Despite being the best in the world, the athletes’s performances at the Olympics were not perfect! It was amazing how often they stumbled, tripped, dropped, fumbled, and failed. If one were an alien, unfamiliar with the limits of human capability, watching the Olympics for the first time, given how often the athletes failed, it might even have been possible to conclude they were trying routines for the first time.

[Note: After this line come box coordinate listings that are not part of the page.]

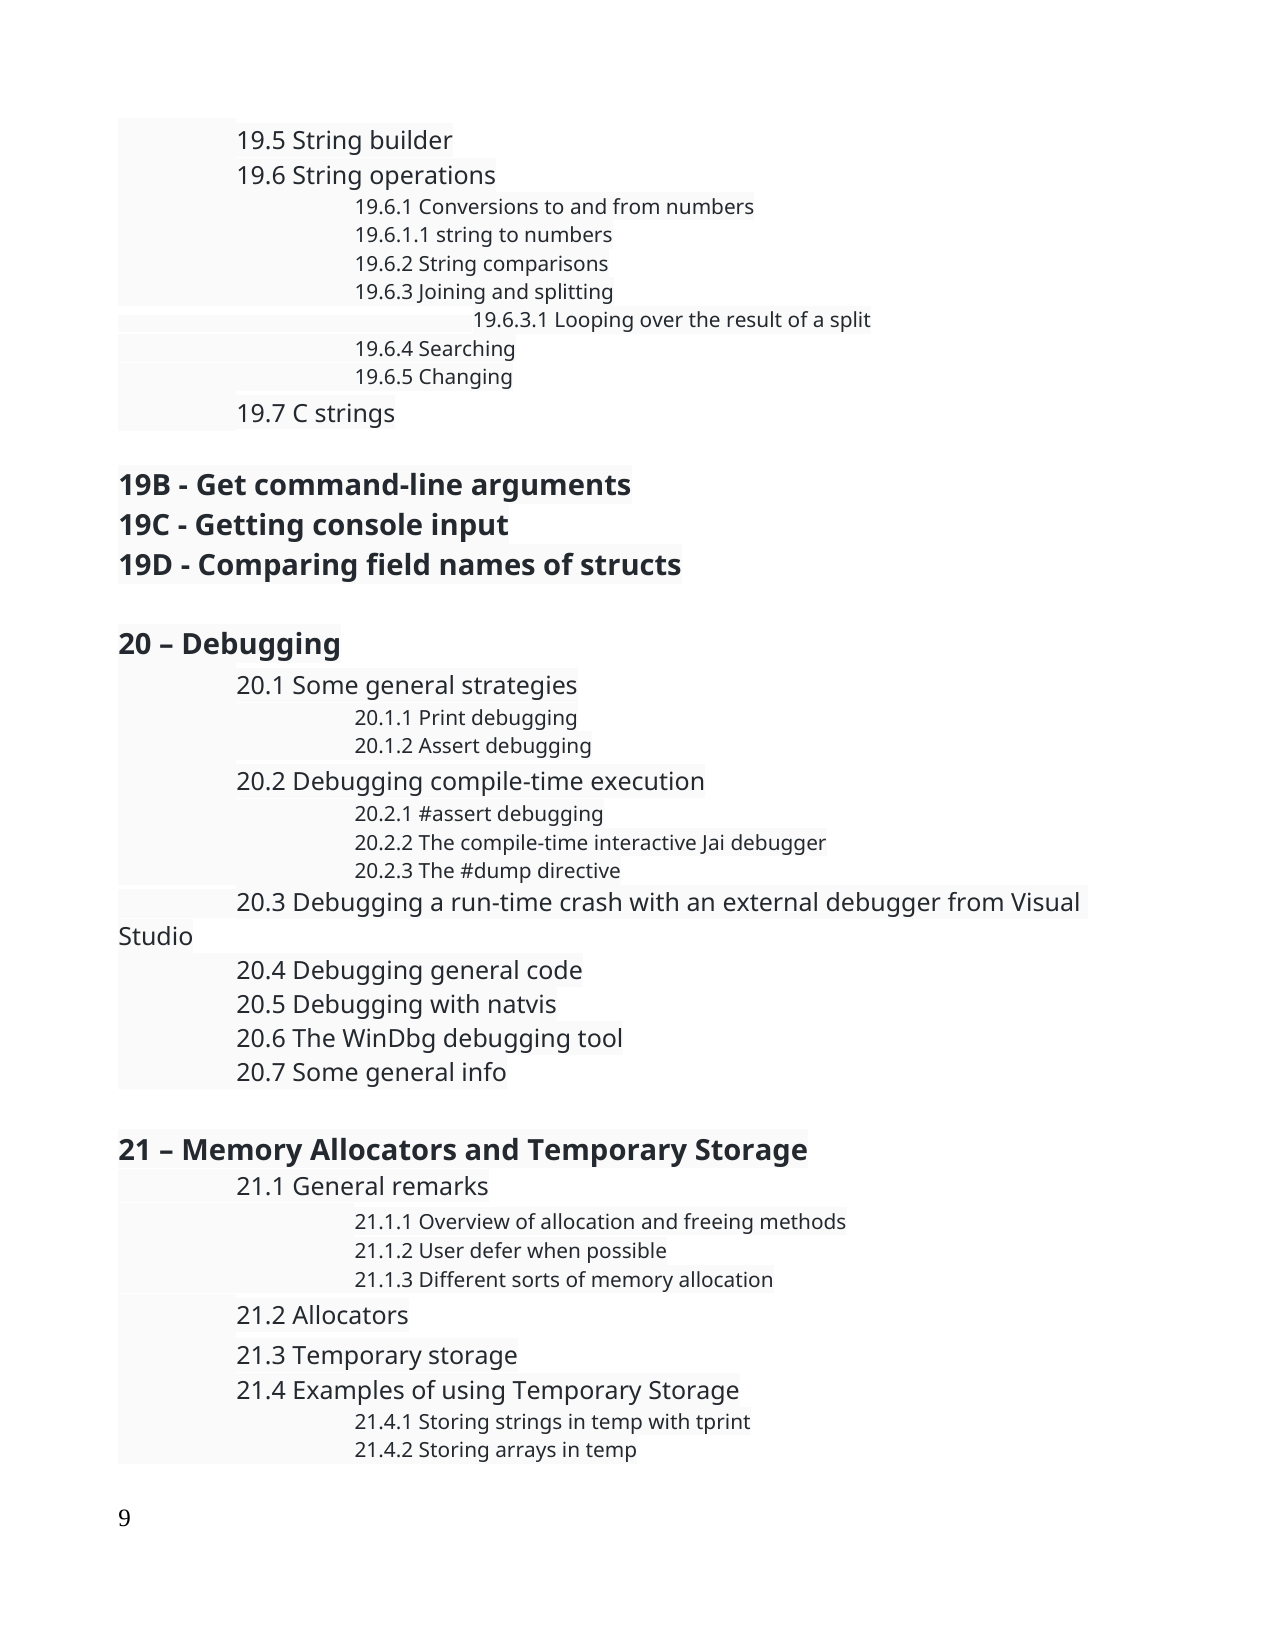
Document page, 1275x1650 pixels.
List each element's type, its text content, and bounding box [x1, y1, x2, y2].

subtitle 19.6.5 Changing [118, 362, 1157, 391]
text 20.7 Some general info [118, 1055, 1157, 1089]
text 19D - Comparing field names of structs [118, 544, 1157, 584]
subtitle 19.7 C strings [118, 391, 1157, 431]
subtitle 19C - Getting console input [118, 504, 1157, 544]
text 20.1.1 Print debugging [118, 703, 1157, 731]
text 20.3 Debugging a run-time crash with an external debugger from Visual Studio [118, 885, 1157, 953]
text 20.1 Some general strategies [118, 663, 1157, 703]
text 19B - Get command-line arguments [118, 465, 1157, 504]
text 21.1 General remarks [118, 1168, 1157, 1202]
subtitle 19.6.3 Joining and splitting [118, 277, 1157, 306]
text 20.1.2 Assert debugging [118, 731, 1157, 760]
text 21.4 Examples of using Temporary Storage [118, 1373, 1157, 1407]
text 20.2 Debugging compile-time execution [118, 760, 1157, 799]
subtitle 19.6.4 Searching [118, 334, 1157, 362]
text 21.4.1 Storing strings in temp with tprint [118, 1407, 1157, 1435]
text 21.1.3 Different sorts of memory allocation [118, 1265, 1157, 1293]
text 20.2.2 The compile-time interactive Jai debugger [118, 828, 1157, 856]
subtitle 19.5 String builder [118, 118, 1157, 158]
text 20.5 Debugging with natvis [118, 987, 1157, 1021]
text 20 – Debugging [118, 623, 1157, 663]
subtitle 19.6.2 String comparisons [118, 249, 1157, 277]
subtitle 19.6 String operations [118, 158, 1157, 192]
subtitle 19.6.1.1 string to numbers [118, 220, 1157, 249]
text 21.1.2 User defer when possible [118, 1237, 1157, 1265]
subtitle 19.6.1 Conversions to and from numbers [118, 192, 1157, 220]
text 20.4 Debugging general code [118, 953, 1157, 987]
text 21.1.1 Overview of allocation and freeing methods [118, 1202, 1157, 1237]
text 20.2.3 The #dump directive [118, 856, 1157, 885]
text 20.2.1 #assert debugging [118, 799, 1157, 828]
text 21.3 Temporary storage [118, 1333, 1157, 1373]
text 21.4.2 Storing arrays in temp [118, 1435, 1157, 1464]
text 21 – Memory Allocators and Temporary Storage [118, 1129, 1157, 1168]
text 21.2 Allocators [118, 1293, 1157, 1333]
text 20.6 The WinDbg debugging tool [118, 1021, 1157, 1055]
text 19.6.3.1 Looping over the result of a split [118, 306, 1157, 334]
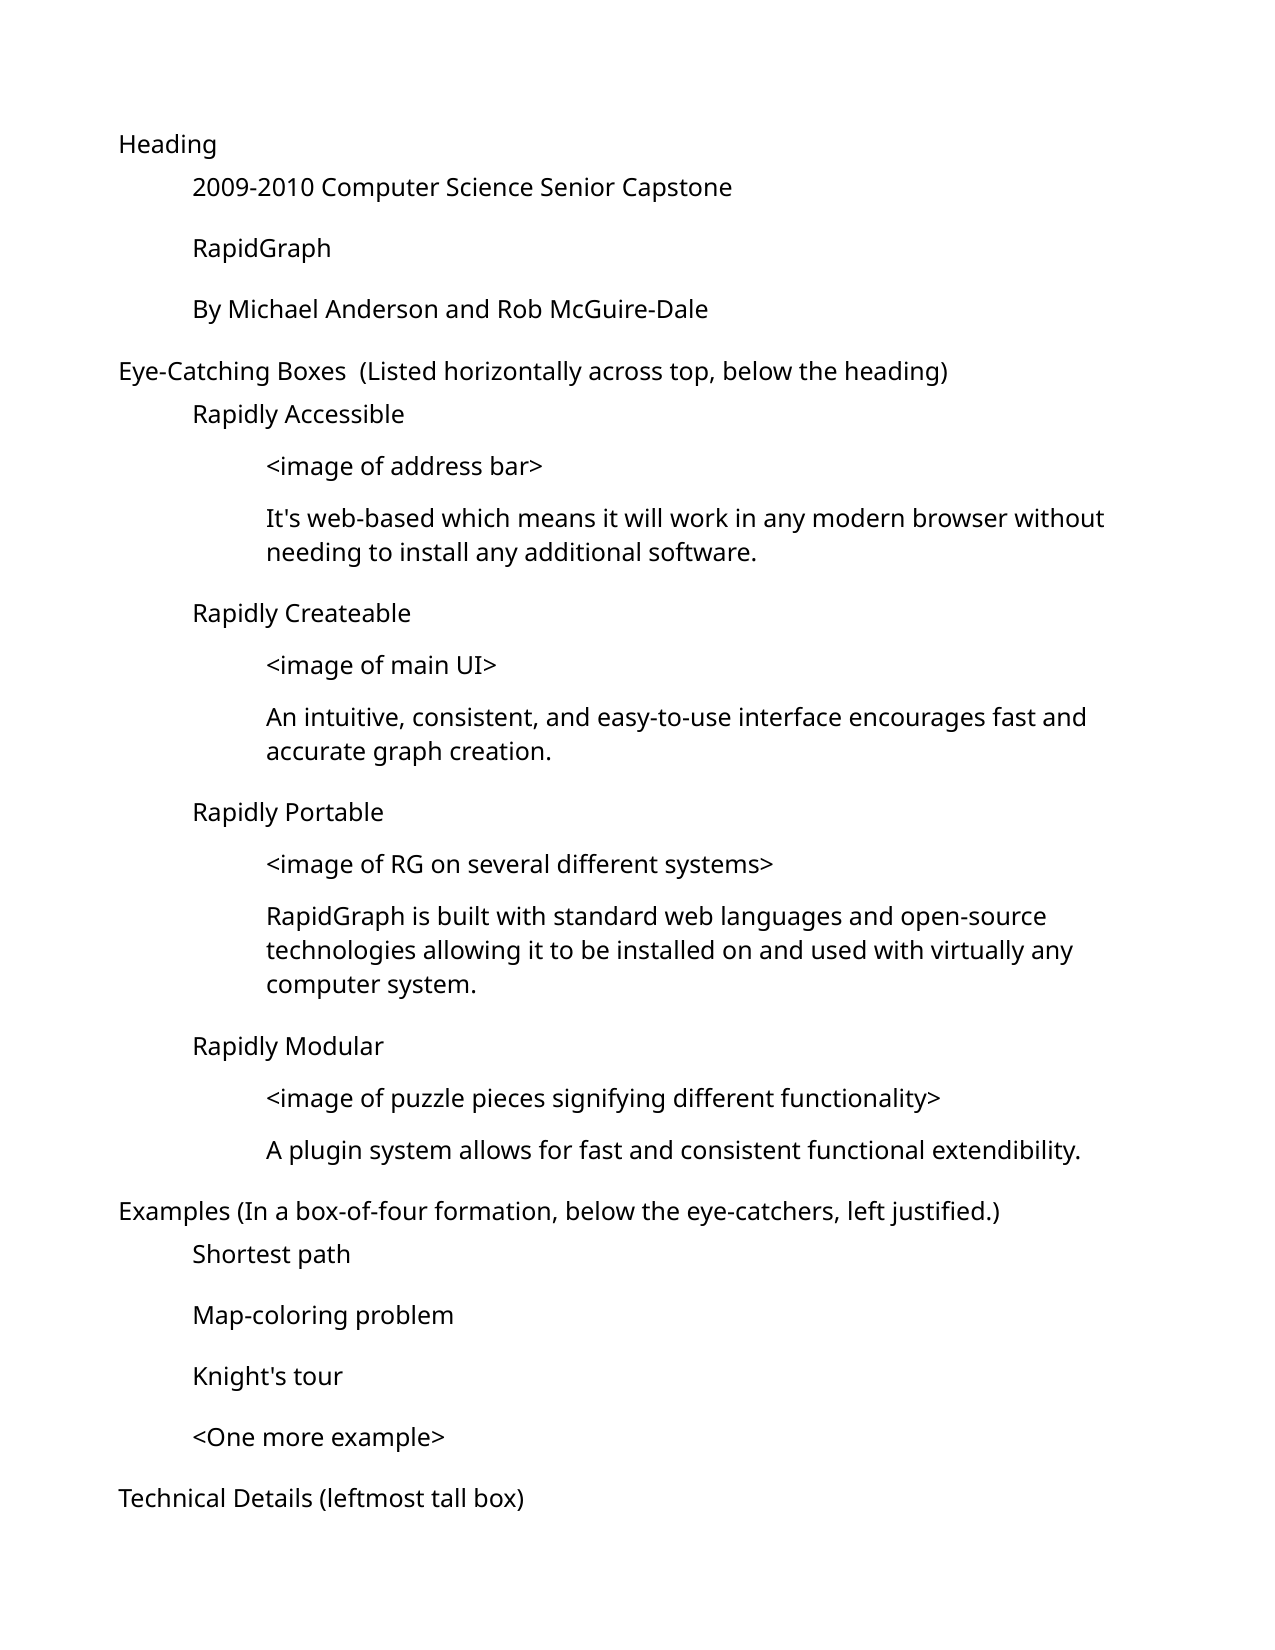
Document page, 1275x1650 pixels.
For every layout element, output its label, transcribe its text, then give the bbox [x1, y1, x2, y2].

text Rapidly Modular [192, 1028, 1157, 1062]
text It's web-based which means it will work in any modern browser without needing to install any additional software. [266, 500, 1157, 568]
text Map-coloring problem [192, 1297, 1157, 1331]
text Rapidly Accessible [192, 396, 1157, 430]
text Shortest path [192, 1236, 1157, 1270]
text Rapidly Portable [192, 795, 1157, 829]
text Rapidly Createable [192, 596, 1157, 629]
text RapidGraph is built with standard web languages and open-source technologies allowing it to be installed on and used with virtually any computer system. [266, 899, 1157, 1001]
text Eye-Catching Boxes (Listed horizontally across top, below the heading) [118, 353, 1157, 387]
text <image of puzzle pieces signifying different functionality> [266, 1080, 1157, 1114]
text By Michael Anderson and Rob McGuire-Dale [192, 292, 1157, 326]
text <image of address bar> [266, 448, 1157, 482]
text RapidGraph [192, 231, 1157, 265]
text Knight's tour [192, 1358, 1157, 1392]
text Examples (In a box-of-four formation, below the eye-catchers, left justified.) [118, 1193, 1157, 1227]
text Heading [118, 127, 1157, 161]
text An intuitive, consistent, and easy-to-use interface encourages fast and accurate graph creation. [266, 700, 1157, 768]
text A plugin system allows for fast and consistent functional extendibility. [266, 1132, 1157, 1166]
text 2009-2010 Computer Science Senior Capstone [192, 170, 1157, 204]
text <image of RG on several different systems> [266, 847, 1157, 881]
text <image of main UI> [266, 648, 1157, 682]
text <One more example> [192, 1419, 1157, 1453]
text Technical Details (leftmost tall box) [118, 1481, 1157, 1514]
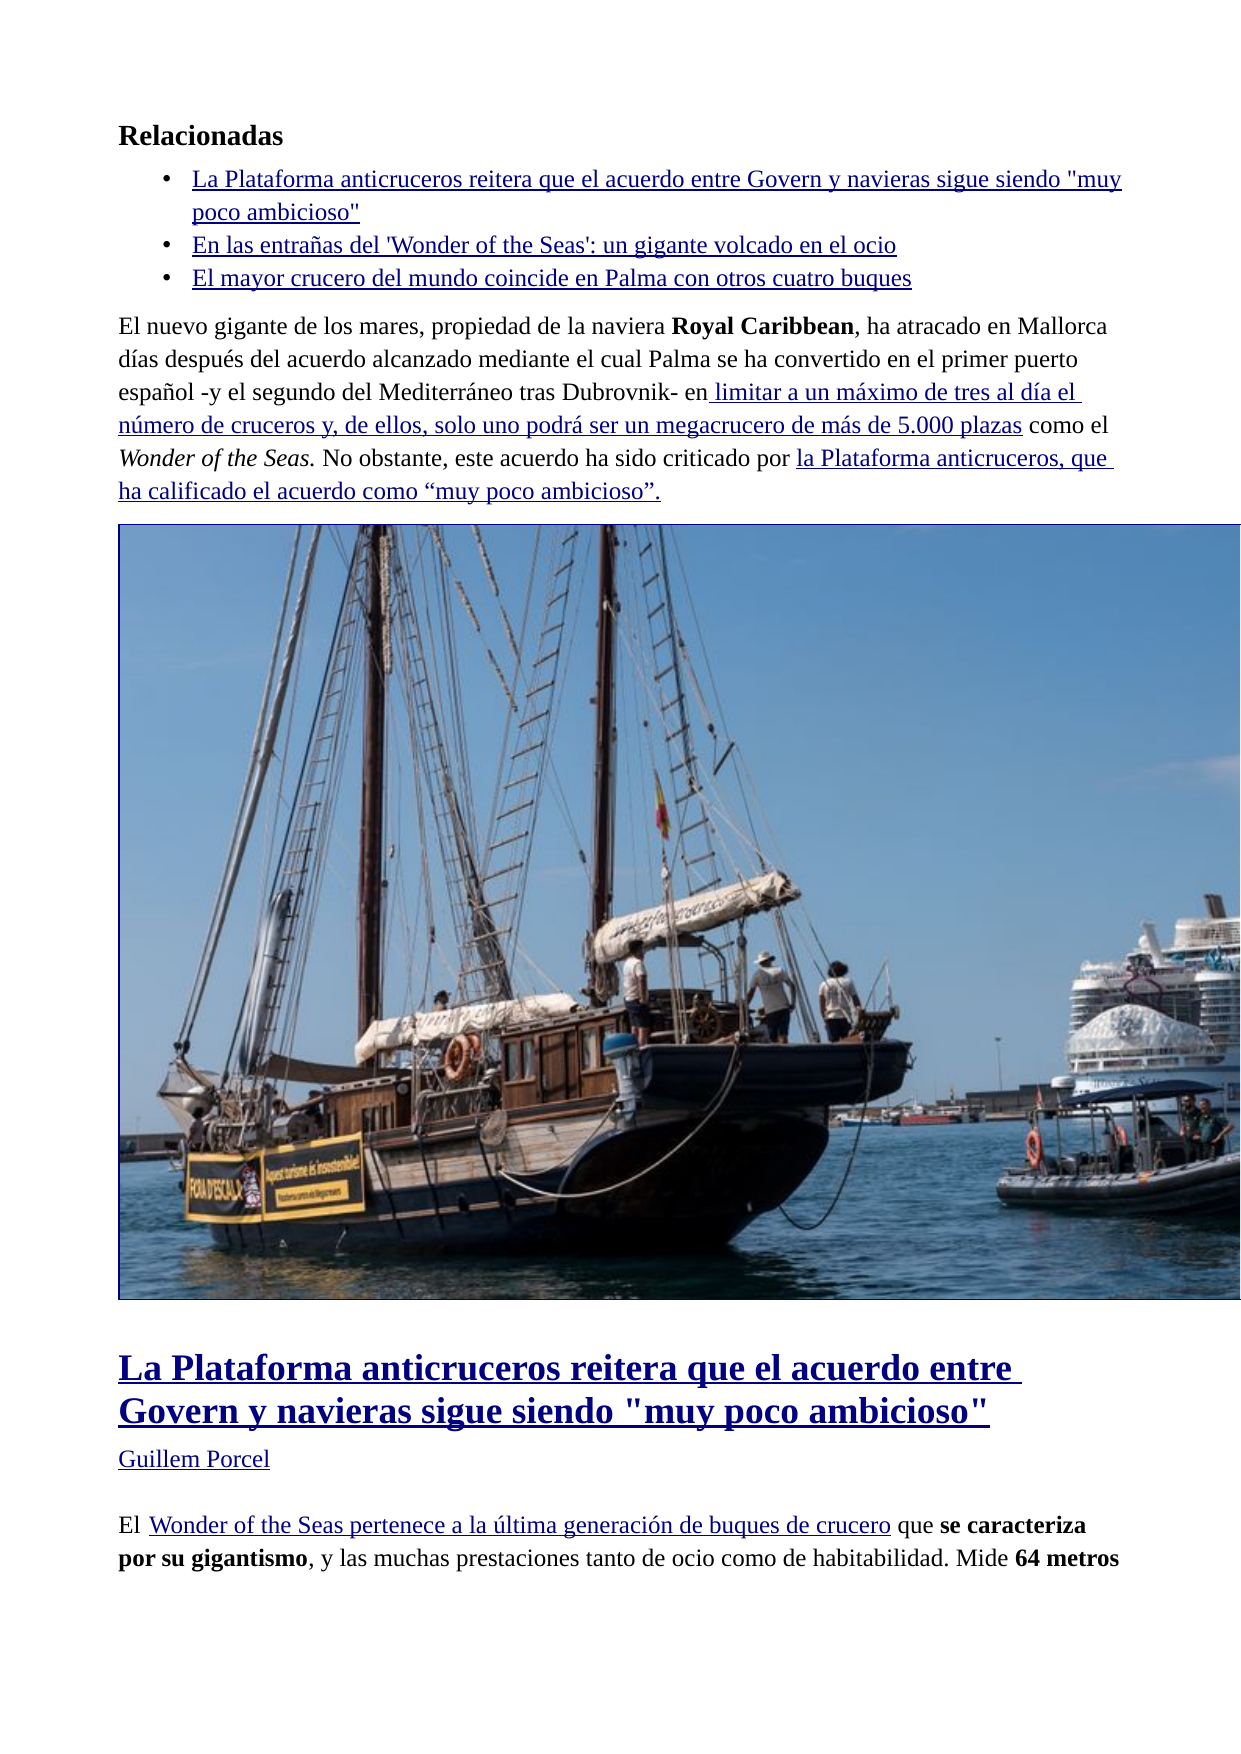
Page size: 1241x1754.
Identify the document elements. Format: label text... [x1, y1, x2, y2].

list En las entrañas del 'Wonder of the Seas': un gigante volcado en el ocio [162, 230, 1122, 259]
list La Plataforma anticruceros reitera que el acuerdo entre Govern y navieras sigue siendo "muy poco ambicioso" [162, 164, 1122, 226]
text El Wonder of the Seas pertenece a la última generación de buques de crucero que se caracteriza por su gigantismo, y las muchas prestaciones tanto de ocio como de habitabilidad. Mide 64 metros [118, 1510, 1122, 1572]
text El nuevo gigante de los mares, propiedad de la naviera Royal Caribbean, ha atracado en Mallorca días después del acuerdo alcanzado mediante el cual Palma se ha convertido en el primer puerto español -y el segundo del Mediterráneo tras Dubrovnik- en limitar a un máximo de tres al día el número de cruceros y, de ellos, solo uno podrá ser un megacrucero de más de 5.000 plazas como el Wonder of the Seas. No obstante, este acuerdo ha sido criticado por la Plataforma anticruceros, que ha calificado el acuerdo como “muy poco ambicioso”. [118, 311, 1122, 505]
subtitle La Plataforma anticruceros reitera que el acuerdo entre Govern y navieras sigue siendo "muy poco ambicioso" [118, 1345, 1122, 1431]
text Guillem Porcel [118, 1444, 1122, 1473]
list El mayor crucero del mundo coincide en Palma con otros cuatro buques [162, 263, 1122, 292]
picture [120, 525, 1241, 1299]
subtitle Relacionadas [118, 118, 1122, 152]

My point is that it was not the flawlessness of the effort that made the Olympics inspiring. Rather, what made their performances breathtaking was how the had the courage to push themselves to the edge—to the very frontier—of their capability. Although we winced when they fell, it was only out of sadness to see the greatness of their ambition unachieved. And when they nailed it, especially on the 3rd and final try, we leapt from our seats screaming with joy, not because of the perfection, but because their courage allowed them to do something marvelous.

There is a deep lesson for life and work embedded in the experience. Many of us face significant challenges in life and work, and although we try our best, inevitabley we stumble in those ambitions, which can be immensely discouraging. But what makes our own effort worthy of admiration is not the perfection of the first try, but the effort of pushing into uncomfortable territory, and by trying over and over again, despite the stumble and failure!

It is a lesson that emerged several times in our research on leading through change and uncertainty. One of our interviewees, David Hieatt, co-founder of Hiut Denim, the DO Lectures, and Howies (ranked one of the world’s top brands) pointed out a fundamental truth: “When we are only doing things that we’re certain of, we are following our formula. And therefore, we’re never going to do anything really new. We’re never really going to break through.” By contrast, “When we start ignoring our formula and go and find out there is a new, better way of doing things, I think both as people and businesses, we become much more interesting.”

He’s right, but the big question is how? We stay back from the fronteir precisely because we fear we might stumble and fail. But what the Olympians and David Hieatt are trying to teach us is that the process of stumbling through the frontier of life and work is precisely the process to discover our best work! Of course it can feel confusing, frightening, and even discouraging to be at the frontier.

The discomfort of being at the frontier, reminds me a bit of the line in Wes Anderson’s Asteroid City. At one point in the film, the main character suddenly steps offstage and admits, “I don’t understand this play.” Although the character is talking about the play, it is really meant as a metaphor: the character is admitting I don’t understand my life! But the director simply responds: “Doesn’t matter. Just keep telling the story.” It’s a wise and compassionate admission of how it feels but also how to move forward.

What we learned in the research is that the way through the discomfort of being at the frontier, and of stumbling, is to reframe these challenging circumstances as the frontiers where we can do our best work. As we move forward, whatever our circumstances, recall that we must step to the frontier if we want to do our best work. “It’s a skill that not many people have developed,” David Hieatt admits, but those who never try, those who stumble, “they’ll never ever find out what truly their best work is.”